General requirements for ICOS

From
Revision as of 02:21, 31 March 2020 by ENVRIwiki (talk | contribs) (Created page with "== <span style="color: #BBCE00">Context of general requirements in ICOS</span> == Complete report on general requirements for ICOS available at: https://envriplus.manageprojec...")
(diff) ← Older revision | Latest revision (diff) | Newer revision → (diff)
Jump to: navigation, search

Context of general requirements in ICOS

Complete report on general requirements for ICOS available at: https://envriplus.manageprojects.com/projects/requirements/notebooks/470/pages/60

The detailed RI response to this part of the requirements questionnaire is attached: ICOS - 0 - General questions 2016-01-27.docx

Summary of ICOS general requirements

ICOS data management centers around four aspects: trust & transparency, versioning support, discoverability & ease of use, and long-term availability.

Firstly, (observational) data related to the environment, the climate system and greenhouse gases are of great global importance, both scientifically and “politically”. As such, they are subject to intense scrutiny from many interested parties. It is therefore essential that trust, transparency and verifiability are maintained throughout the entire data lifecycle. Methods for unambiguous identification of the data objects and related metadata must be combined with tools to check authenticity and fixity. At the same time, a consistent application of PIDs also offers solid support for proper data citation, which is a prerequisite for ensuring reproducibility (both of (RI-internal) work flows and in the scientific research process). In addition, citability facilitates the tracing of data usage, (evaluation of bibliometric statistics), and ensures consistent assignment of credit to data producers down to individuals (observation station personnel, thematic center experts, data curators, etc.)

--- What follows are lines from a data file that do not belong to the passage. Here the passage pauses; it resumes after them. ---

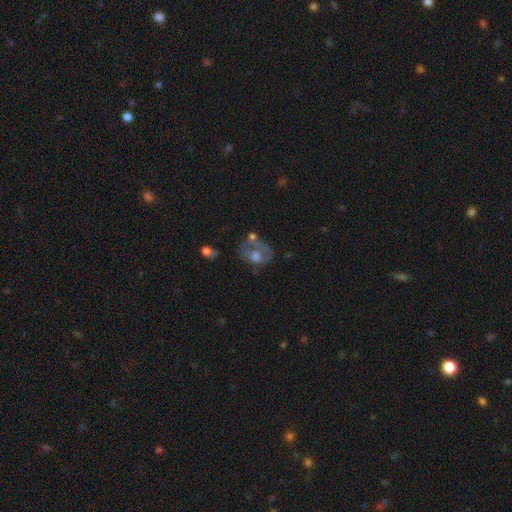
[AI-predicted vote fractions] Smooth or featured: featured or disk — 51% (smooth — 37%)
Edge-on disk: no — 96% (yes — 4%)
Merging: none — 39% (major disturbance — 25%)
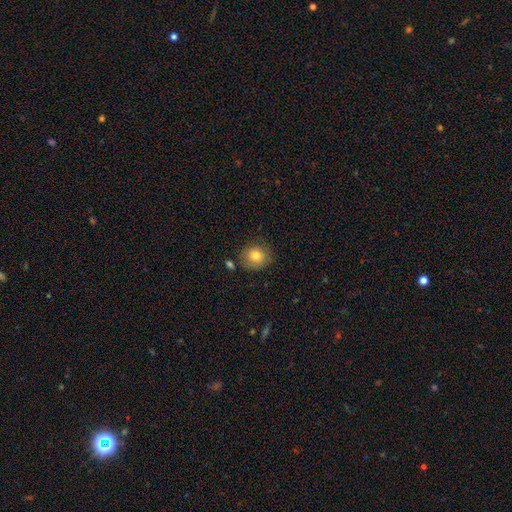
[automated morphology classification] smooth_or_featured: smooth (p=0.79) [alt: featured or disk p=0.11]
how_rounded: round (p=0.82) [alt: in between p=0.17]
merging: none (p=0.77) [alt: minor disturbance p=0.15]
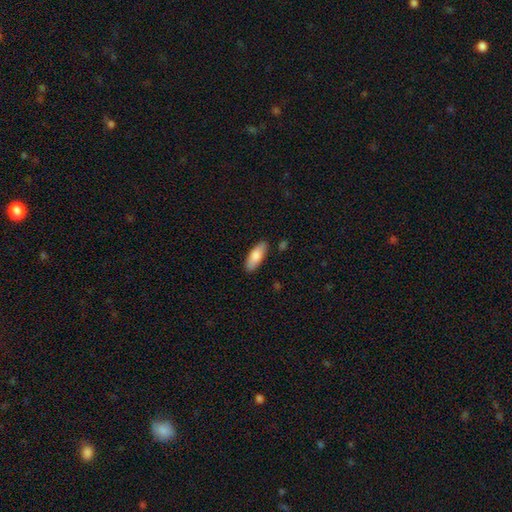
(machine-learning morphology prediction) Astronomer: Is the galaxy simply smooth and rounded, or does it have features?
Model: smooth — 82%.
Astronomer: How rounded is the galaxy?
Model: in between — 71%.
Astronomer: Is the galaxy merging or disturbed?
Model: none — 86%.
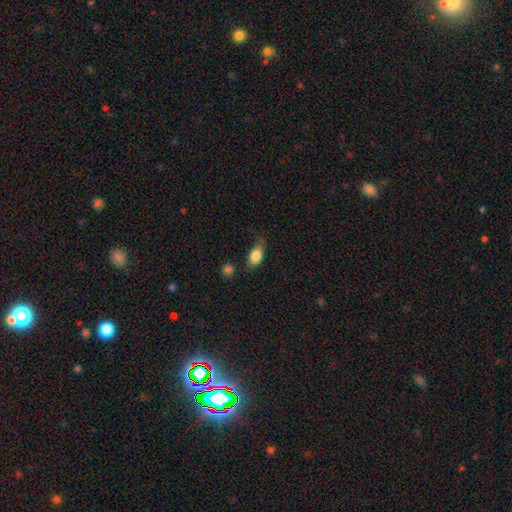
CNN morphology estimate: A smooth galaxy with no disk features (81%) that is in between round and cigar-shaped (82%). Merging: none (57%).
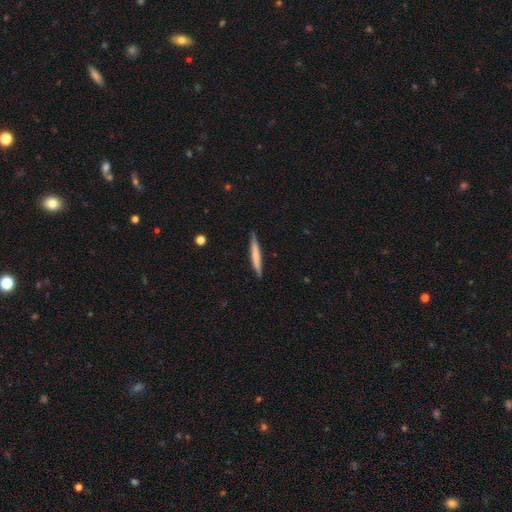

Secondly, much of ICOS data consist of time series of e.g., atmospheric, ecosystem-related and meteorological variables, some of which are evaluated from measurements using complex algorithms. In some senses, the time series are open-ended - new data are continuously added as time progresses, which adds a dynamic aspect to the data. In addition as the scientific understanding of exchange processes between the Earth’s surface and the atmosphere deepens, new analysis methods become available, necessitating re-evaluations of existing sensor data. Together, these circumstances make a strong case for storing ICOS data in database structures that contain both the latest and previous sets of values for each parameter - and therefore may be considered as fully versionable.

Thirdly, an efficient cataloguing service, allowing searches both for datasets and their contents, is a pre-requisite for the functionalities of the ICOS data center. Users must be able to locate and pin-point the data of interest to them, obtain and view all relevant metadata, visualize the data values and of course download it. Access to complete and relevant metadata, including provenance tracking, will be central to most, thus requiring comprehensive curation.

Fourth, to ensure long-term sustainable access to ICOS data, the RI intends to set up and operate its own community data repository. The design of this ICOS Repository will be based on the Open Archival Information System (OAIS) reference model. In OAIS terms, the repository functionality will include most of the main functions of a data archive: Ingestion, Management and Access, as well as relevant parts of the Administration, Preservation Planning and Management layers. The only function that is envisaged to be (partly) outsourced is the long-term archival storage, which is foreseen to take place at an external trusted data center operating the EUDAT B2SAFE service. The intention is to apply for Data Seal of Approval (DSA) status for the ICOS repository.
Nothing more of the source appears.